Danke für den ausführlichen Kommentar. Mich würde eine Kontroverse auseinander Sätzung damit sehr interessieren. Ich fand es auch zu oberflächlich wenn es um gesellschaftliche und politisch richtungs Entwicklung geht.
Eine Frage noch an Das Lage Team. Im dlf wurde über berichtet das Kindergärten und Schulen geöffnet blieben. Das war deshalb interessante das die Infektionszahl trotzdem gesunken ist. Die Schließung der Geschäfte hingegen wurden als sehr wirksam bewerte. Jetzt mit der Öffnung ein Anstieg der zählen zu vermerken.ist. ich kann aus meinen sächsischen Beobachtungsbereich sagen. Ich bin sehr froh das endlich ab Montag die Geschäfte aufs Lebensnotwendige beschränkt werden. Leider war es der fatale Fehler dies mit einer Woche Vorlauf anzukündigen.

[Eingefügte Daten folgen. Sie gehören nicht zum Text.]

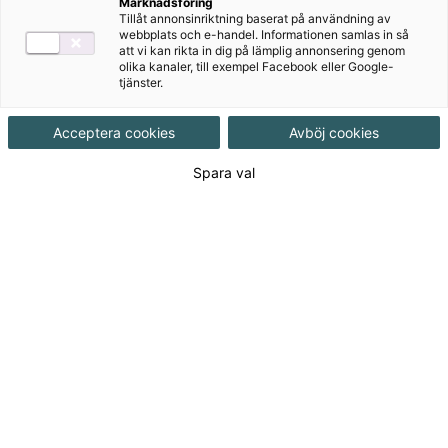
Marknadsföring
Tillåt annonsinriktning baserat på användning av
webbplats och e-handel. Informationen samlas in så
att vi kan rikta in dig på lämplig annonsering genom
olika kanaler, till exempel Facebook eller Google-
Rekommenderas med
tjänster.
Lärarstöd+
Acceptera cookies
Avböj cookies
Övningsmästaren
Spara val
Författare
Mona Gidhagen, Svante Åberg
Ämne
Naturorienterade ämnen, Kemi
Målgrupp
Grundskola 7-9
Produktinformation
Häftad, Upplaga 4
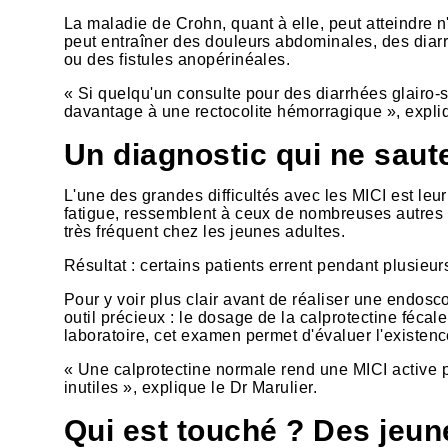
La maladie de Crohn, quant à elle, peut atteindre n
peut entraîner des douleurs abdominales, des diar
ou des fistules anopérinéales.
« Si quelqu'un consulte pour des diarrhées glairo
davantage à une rectocolite hémorragique », expliq
Un diagnostic qui ne saut
L'une des grandes difficultés avec les MICI est le
fatigue, ressemblent à ceux de nombreuses autres af
très fréquent chez les jeunes adultes.
Résultat : certains patients errent pendant plusieu
Pour y voir plus clair avant de réaliser une endosc
outil précieux : le dosage de la calprotectine féca
laboratoire, cet examen permet d'évaluer l'existenc
« Une calprotectine normale rend une MICI active 
inutiles », explique le Dr Marulier.
Qui est touché ? Des jeun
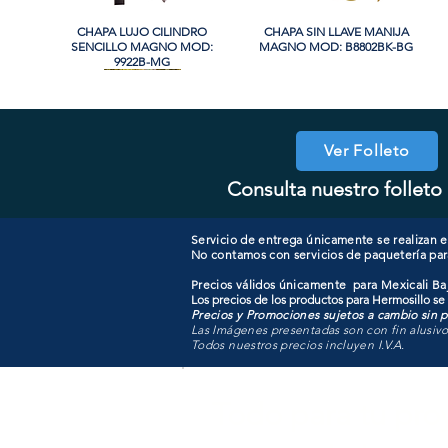
CHAPA LUJO CILINDRO
Vista rápida
CHAPA SIN LLAVE MANIJA
Vista rápida
SENCILLO MAGNO MOD:
MAGNO MOD: B8802BK-BG
9922B-MG
Ver Folleto
Consulta nuestro folleto 
COOLER PORTATIL 40 LITROS
CHAPA CILINDRO DOBLE
Vista rápida
Vista rápida
CHAPA COMBO CILINDRO
CHAPA LUJO CILINDRO
Vista rápida
Vista rápida
MAGNO MOD: D102-SS
ATIK MOD: F3700
SENCILLO MAGNO MOD:
SENCILLO MAGNO MOD:
607ET+D101-SS
9922A-SN
Servicio de entrega únicamente se realizan en
No contamos con servicios de paquetería par
Precios válidos únicamente para Mexicali Baj
Los precios de los productos para Hermosillo se
Precios y Promociones sujetos a cambio sin pr
Las Imágenes presentadas son con fin alusiv
Todos nuestros precios incluyen I.V.A.
Todo para tu pro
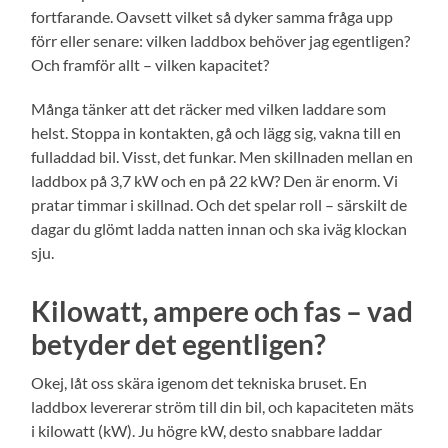
fortfarande. Oavsett vilket så dyker samma fråga upp
förr eller senare: vilken laddbox behöver jag egentligen?
Och framför allt – vilken kapacitet?
Många tänker att det räcker med vilken laddare som
helst. Stoppa in kontakten, gå och lägg sig, vakna till en
fulladdad bil. Visst, det funkar. Men skillnaden mellan en
laddbox på 3,7 kW och en på 22 kW? Den är enorm. Vi
pratar timmar i skillnad. Och det spelar roll – särskilt de
dagar du glömt ladda natten innan och ska iväg klockan
sju.
Kilowatt, ampere och fas – vad
betyder det egentligen?
Okej, låt oss skära igenom det tekniska bruset. En
laddbox levererar ström till din bil, och kapaciteten mäts
i kilowatt (kW). Ju högre kW, desto snabbare laddar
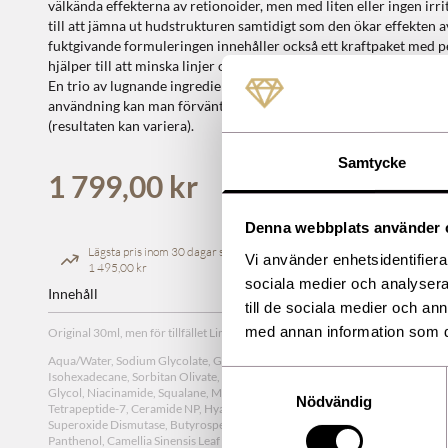
välkända effekterna av retionoider, men med liten eller ingen irri
till att jämna ut hudstrukturen samtidigt som den ökar effekten
fuktgivande formuleringen innehåller också ett kraftpaket med p
hjälper till att minska linjer och rynkor, samt antioxidanter som s
En trio av lugnande ingredienser hjälper till att hålla huden i ba
användning kan man förvänta sig en synlig förbättring av huden e
(resultaten kan variera).
Samtycke
1 799,00 kr
Denna webbplats använder 
Lägsta pris inom 30 dagar sedan ändring
Vi använder enhetsidentifierar
1 495,00 kr
sociala medier och analysera 
Innehåll
till de sociala medier och a
med annan information som du 
Original 30ml, men för tillfället Limited Edition får ni 50ml till priset av 30ml, s
Aqua/Water, Sodium Glycolate, Glycolic Acid, Cetearyl Olivate, Pentylene Gl
Isohexadecane, Sorbitan Olivate, Tetrahexyldecyl Ascorbate, Glycerin, Ceresi
Samtyckesval
Glycol, Niacinamide, Squalane, Methyl Gluceth-20, Ethyl Lactyl Retinoate, Pal
Nödvändig
Tetrapeptide-7, Ceramide NP, Hyaluronic Acid, Ubiquinone, Tocopherol, Bisa
Superoxide Dismutase, Butyrospermum Parkii (Shea) Butter, Allantoin Glycy
Panthenol, Camellia Sinensis Leaf Extract, Portulaca Oleracea Extract, Linolei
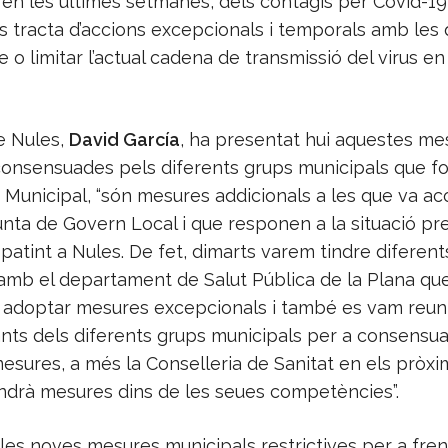
en les últimes setmanes, dels contagis per Covid-19
s tracta d’accions excepcionals i temporals amb les 
 o limitar l’actual cadena de transmissió del virus en 
e Nules,
David García
, ha presentat hui aquestes me
consensuades pels diferents grups municipals que f
 Municipal, “són mesures addicionals a les que va ac
Junta de Govern Local i que responen a la situació p
atint a Nules. De fet, dimarts varem tindre diferent
amb el departament de Salut Pública de la Plana qu
adoptar mesures excepcionals i també es vam reuni
nts dels diferents grups municipals per a consensua
esures, a més la Conselleria de Sanitat en els pròxi
drà mesures dins de les seues competències”.
 les noves mesures municipals restrictives per a fren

Der ein auf die Geschäfte hatte was von"Mord im Osten". Da hingehen verstehe ich das es klug ist nicht noch die Diskussion nach aussen zutragen sondern schnell und besonnen zuhanden.
Hier noch die Quelle.
Aus der Dlf Audiothek | Hielscher oder Haase | Was Frankreich gerade gut macht

ich stimme meinen drei Vorrednern zu! Wo wir hier schon beim europäischen Vergleich der deutschen Coronamaßnahmen sind, möchte ich einen kleinen Themenvorschlag für eine der nächsten Sendungen machen (ein Interview würde sich dazu mMn besonders anbieten). Und zwar der etwas größere Vergleich zwischen der asiatischen Corona-Strategie und der westlichen, da es trotz länderspezifischer Unterschiede doch deutlich grundlegende Unterschiede in der Herangehensweise gibt (zb komplette Stilllegung des Flugverkehrs in Vietnam nach einem Coronafall im Land vor einigen Tagen) Hierzu wäre auch meine Frage an Ulf, ob eine solche Strategie, auch wenn sie möglicherweise letztenendes effektiver sein mag, auch bei uns rechtlich möglich wäre. Ich kann mit nämlich kaum vorstellen, dass Gerichte solch eine Maßnahme wie in Vietnam als verhältnismäßig einstufen würden, wenn ich mir anschaue was sonst alles deswegen gekippt wurde.
Allgemein kann ich nur jedem (auch der Lage) empfehlen, öfter mal ins Ausland zu schauen, da das das innenpolitische Geschehen oft in einen anderen und aufschlussreicheren Kontext setzt!

Hallo PapaSokratis,

kleine Anmerkung von mir im Vergleich zu asiatischen Länder.
Ich glaube - ohne Experte zu sein - das ein riesiger Unterschied zwischen unser Situation und allen anderen Teilen der Welt die Mitgliedschaft zur EU und zu Schengen ist. Es ist einfach perspektivisch sauschwer, bzw. praktisch unmöglich über den Zeitraum der ganzen Pandemie tatsächlich die Grenzen zu zu machen. Und darum müsste eine Strategie, die tatsächlich den Virus „rausschmeißt“ eine gesamteuropäische sein. Und das ist etwas, was zumindest ich persönlich für politisch unmöglich halte.

Hi Hasenkoettel!

ich gebe dir absolut Recht. Angenommen, für die nächste Pandemie würden wir dieses Politikfeld nach Europa integrieren und eine gesamteuropäische Strategie wäre möglich (was ich für gar nicht so unwahrscheinlich halte langfristig): Würden es die europäischen und insb. die deutschen Gerichte durchgehen lassen, solch drastische Maßnahmen von Anfang an wie oben beschrieben zu ergreifen? Inwiefern hängt hier die Rechtsprechung auch mit den gesellschaftlichen Werten zusammen, also dass zb ein Verständnis von persönlichen Freiheitsrechten mehr im kollektiven Sinne verstanden wird (in etwa habe ich letztendlich vielleicht mehr Freiheit, wenn diese zuerst einmal recht drastisch eingeschränkt wird) oder sind die Grundsätze wie der der Verhältnismäßigkeit weitgehend universell und allgemein? Hier würde mich eben auch mal Ulfs Einschätzung oder die eines anderen Juristen interessieren.